A group of Gulf banks and investors plan to raise $9 billion by selling shares in a planned Islamic investment bank which will tap the rising liquidity in Muslim nations, a senior banker said on Monday.
The bank, tentatively named Ummar Bank, will have a paid-up capital of $11 billion, of which $2 billion will be raised in private equity placement, Sheikh Saleh Kamel told newswire Reuters in an interview.
Billionaire Kamel, the largest shareholder in Albaraka Banking Group, chairs the General Council of Islamic Banks and Financial Institutions, which is leading the project.
He declined to say when the initial public offering (IPO), the largest in the region, would take place, only that the stocks would first be floated on the Bahrain Stock Exchange.
Albaraka Chief Executive Adnan Yousif said in February that the bank plans to start operations in 2009.
"We will raise $2 billion in private equity
and the remainder of the normal shares will be raised in public offerings," Kamel said on the sidelines of an annual Islamic Development Bank governors' meeting in Jeddah.
"We started collecting funds for the private equity in May and we hope to complete this in June. We have raised [about] $500 million," Kamel said.
Among firms that have so far contributed are Albaraka and Kuwait Real Estate Bank.
"Dubai Islamic Bank and Kuwait Finance House are studying the project
IDB (Islamic Development Bank) have studied the idea and we are awaiting its board to make a decision," Kamel said.
The bank will aim mainly at creating a market for Islamic financial paper and develop new instruments, Kamel said.
"This will be a unique and global player. It will help Islamic banks raise liquidity by providing easy to trade and wholly sharia-compliant instruments," he said.

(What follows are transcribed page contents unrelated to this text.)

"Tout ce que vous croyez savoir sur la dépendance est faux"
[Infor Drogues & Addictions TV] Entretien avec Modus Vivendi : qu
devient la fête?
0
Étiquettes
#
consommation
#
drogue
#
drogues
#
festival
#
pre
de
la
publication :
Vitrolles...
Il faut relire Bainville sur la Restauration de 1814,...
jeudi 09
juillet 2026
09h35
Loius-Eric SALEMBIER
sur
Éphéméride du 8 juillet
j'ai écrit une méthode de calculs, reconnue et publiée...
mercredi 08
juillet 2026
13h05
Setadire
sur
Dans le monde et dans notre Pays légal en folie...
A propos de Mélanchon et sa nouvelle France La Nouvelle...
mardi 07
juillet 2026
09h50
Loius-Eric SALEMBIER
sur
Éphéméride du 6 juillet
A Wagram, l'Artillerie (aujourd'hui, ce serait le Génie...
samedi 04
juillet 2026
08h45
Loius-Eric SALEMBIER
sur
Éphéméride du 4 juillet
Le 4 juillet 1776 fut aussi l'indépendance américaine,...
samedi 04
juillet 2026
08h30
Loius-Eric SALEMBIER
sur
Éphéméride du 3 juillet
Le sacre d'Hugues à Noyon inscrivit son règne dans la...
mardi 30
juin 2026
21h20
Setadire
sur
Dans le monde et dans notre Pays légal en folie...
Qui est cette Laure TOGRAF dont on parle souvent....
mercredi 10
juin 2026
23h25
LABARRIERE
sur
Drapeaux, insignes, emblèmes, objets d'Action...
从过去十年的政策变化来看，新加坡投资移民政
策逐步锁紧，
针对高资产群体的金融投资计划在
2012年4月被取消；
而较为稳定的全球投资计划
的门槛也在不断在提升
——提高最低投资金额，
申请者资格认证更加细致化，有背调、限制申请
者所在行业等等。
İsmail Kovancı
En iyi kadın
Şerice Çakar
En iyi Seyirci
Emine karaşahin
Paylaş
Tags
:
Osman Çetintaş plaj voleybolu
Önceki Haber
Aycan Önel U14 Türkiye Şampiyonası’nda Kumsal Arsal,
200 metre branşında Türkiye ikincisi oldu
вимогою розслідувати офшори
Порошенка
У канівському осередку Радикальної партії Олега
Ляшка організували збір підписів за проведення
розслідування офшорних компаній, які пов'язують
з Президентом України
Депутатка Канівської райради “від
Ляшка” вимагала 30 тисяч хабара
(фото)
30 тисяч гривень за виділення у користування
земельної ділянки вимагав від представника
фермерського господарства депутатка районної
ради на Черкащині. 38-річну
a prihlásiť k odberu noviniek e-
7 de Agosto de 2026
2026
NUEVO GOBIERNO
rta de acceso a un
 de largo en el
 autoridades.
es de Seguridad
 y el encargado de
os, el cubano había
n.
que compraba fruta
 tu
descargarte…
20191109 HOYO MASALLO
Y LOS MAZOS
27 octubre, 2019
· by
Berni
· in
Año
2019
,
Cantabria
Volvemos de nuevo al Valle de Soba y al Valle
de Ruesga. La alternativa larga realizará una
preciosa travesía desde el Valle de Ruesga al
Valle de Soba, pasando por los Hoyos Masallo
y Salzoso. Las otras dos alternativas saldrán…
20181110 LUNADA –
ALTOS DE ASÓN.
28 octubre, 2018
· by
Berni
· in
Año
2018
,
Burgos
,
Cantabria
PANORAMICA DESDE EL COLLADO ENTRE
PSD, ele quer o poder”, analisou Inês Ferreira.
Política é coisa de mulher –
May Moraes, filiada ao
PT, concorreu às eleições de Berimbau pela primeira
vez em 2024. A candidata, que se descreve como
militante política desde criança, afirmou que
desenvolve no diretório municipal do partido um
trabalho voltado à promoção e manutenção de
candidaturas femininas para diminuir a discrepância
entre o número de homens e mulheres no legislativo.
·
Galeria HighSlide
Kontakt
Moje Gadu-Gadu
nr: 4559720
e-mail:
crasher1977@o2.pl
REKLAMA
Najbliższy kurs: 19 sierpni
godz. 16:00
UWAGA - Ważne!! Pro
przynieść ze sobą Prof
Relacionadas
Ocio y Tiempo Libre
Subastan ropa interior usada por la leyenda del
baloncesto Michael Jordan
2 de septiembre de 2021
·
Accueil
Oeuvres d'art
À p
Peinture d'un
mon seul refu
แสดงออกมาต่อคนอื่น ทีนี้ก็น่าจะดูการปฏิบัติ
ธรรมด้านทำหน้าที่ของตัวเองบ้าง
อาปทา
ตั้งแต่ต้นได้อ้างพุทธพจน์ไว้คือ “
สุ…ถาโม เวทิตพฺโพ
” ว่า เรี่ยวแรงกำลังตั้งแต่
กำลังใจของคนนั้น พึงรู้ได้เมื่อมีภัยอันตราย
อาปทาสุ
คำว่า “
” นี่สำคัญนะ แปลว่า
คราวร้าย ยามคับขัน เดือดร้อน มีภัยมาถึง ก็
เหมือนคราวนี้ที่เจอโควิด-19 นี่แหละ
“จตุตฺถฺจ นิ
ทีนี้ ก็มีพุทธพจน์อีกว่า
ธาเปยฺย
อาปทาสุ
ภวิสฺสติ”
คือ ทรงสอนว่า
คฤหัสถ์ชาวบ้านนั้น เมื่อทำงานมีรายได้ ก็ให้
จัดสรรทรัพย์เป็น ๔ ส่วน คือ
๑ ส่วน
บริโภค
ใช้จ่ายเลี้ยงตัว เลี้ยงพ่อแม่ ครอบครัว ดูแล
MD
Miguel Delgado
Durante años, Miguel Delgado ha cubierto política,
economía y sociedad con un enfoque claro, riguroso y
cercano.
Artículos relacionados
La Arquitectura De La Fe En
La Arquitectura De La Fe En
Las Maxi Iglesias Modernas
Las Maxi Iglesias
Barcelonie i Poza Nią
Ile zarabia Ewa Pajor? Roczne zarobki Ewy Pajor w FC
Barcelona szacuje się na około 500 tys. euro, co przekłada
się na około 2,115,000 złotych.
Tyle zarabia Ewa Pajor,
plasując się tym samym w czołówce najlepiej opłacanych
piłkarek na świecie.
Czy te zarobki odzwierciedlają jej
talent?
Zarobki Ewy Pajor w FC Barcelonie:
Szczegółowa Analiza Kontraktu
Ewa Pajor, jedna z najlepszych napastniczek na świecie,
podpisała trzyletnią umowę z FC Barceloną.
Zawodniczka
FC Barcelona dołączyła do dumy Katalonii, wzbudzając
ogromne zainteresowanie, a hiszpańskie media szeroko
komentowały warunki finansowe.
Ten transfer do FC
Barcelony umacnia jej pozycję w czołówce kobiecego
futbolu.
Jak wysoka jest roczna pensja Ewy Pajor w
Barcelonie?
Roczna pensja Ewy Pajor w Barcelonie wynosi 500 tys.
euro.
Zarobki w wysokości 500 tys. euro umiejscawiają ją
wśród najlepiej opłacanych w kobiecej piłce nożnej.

A feasibility study for the bank was conducted by Ernst & Young, which said in February that the value of assets under management in Islamic institutions has been growing at over 20% a year and reached $900 billion in 2007 and is set to hit $2 trillion by 2010.
"The investment funds that [Ummar Bank] will launch will be worth ten times the capital
we will issue asset-backed sukuk [Islamic bonds] worth up to $100 billion," Kamel said.
"This is not a lot when you know that Islamic banks have more than $200 billion invested in global commodities markets which is not benefiting anyone," Kamel added.